• [DIRECTIVE] Reproduce the lines of the listing from the line with "dedicated to the grandmother of Christ." to the line with "Canadian Catholic powerlifter", both included, without changing a character.

----------------

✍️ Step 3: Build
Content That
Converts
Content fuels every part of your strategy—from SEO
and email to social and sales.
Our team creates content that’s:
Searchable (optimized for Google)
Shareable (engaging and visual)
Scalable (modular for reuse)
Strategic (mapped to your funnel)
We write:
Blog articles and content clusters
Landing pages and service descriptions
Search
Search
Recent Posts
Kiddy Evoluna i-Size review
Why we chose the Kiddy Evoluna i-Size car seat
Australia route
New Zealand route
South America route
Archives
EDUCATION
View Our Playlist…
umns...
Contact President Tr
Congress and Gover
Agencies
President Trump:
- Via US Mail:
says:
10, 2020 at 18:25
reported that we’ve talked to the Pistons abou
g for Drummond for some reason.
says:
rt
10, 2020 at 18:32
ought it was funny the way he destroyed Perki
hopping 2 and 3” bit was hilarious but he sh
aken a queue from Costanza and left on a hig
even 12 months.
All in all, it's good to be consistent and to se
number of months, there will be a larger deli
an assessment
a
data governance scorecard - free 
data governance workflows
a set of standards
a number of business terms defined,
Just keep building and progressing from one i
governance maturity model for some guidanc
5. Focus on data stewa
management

----------------

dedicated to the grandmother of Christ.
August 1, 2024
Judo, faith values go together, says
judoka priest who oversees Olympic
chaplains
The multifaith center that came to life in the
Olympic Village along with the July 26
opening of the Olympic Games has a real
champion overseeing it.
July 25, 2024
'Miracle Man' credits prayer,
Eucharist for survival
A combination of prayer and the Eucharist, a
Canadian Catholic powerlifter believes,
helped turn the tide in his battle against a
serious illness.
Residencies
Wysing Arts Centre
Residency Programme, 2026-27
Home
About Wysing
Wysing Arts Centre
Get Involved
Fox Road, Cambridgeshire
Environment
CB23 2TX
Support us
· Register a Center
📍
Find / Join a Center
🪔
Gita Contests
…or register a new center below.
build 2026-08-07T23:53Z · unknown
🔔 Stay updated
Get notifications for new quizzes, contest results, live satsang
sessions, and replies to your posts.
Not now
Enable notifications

----------------

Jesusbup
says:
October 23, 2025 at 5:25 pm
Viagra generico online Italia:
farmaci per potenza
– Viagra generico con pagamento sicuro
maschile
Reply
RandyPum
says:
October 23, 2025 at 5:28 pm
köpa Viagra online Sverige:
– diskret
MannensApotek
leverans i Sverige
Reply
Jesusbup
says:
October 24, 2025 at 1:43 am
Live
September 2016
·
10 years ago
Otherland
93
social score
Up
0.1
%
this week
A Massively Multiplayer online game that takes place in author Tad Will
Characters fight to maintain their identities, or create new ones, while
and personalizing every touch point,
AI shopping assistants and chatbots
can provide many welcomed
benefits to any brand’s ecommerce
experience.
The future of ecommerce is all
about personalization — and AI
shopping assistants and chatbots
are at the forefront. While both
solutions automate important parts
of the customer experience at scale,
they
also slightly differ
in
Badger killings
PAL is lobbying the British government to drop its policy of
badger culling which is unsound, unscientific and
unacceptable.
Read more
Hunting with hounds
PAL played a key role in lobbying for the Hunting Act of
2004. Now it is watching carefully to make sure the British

----------------

• [WRITTEN RESPONSE]
dedicated to the grandmother of Christ.
August 1, 2024
Judo, faith values go together, says
judoka priest who oversees Olympic
chaplains
The multifaith center that came to life in the
Olympic Village along with the July 26
opening of the Olympic Games has a real
champion overseeing it.
July 25, 2024
'Miracle Man' credits prayer,
Eucharist for survival
A combination of prayer and the Eucharist, a
Canadian Catholic powerlifter believes,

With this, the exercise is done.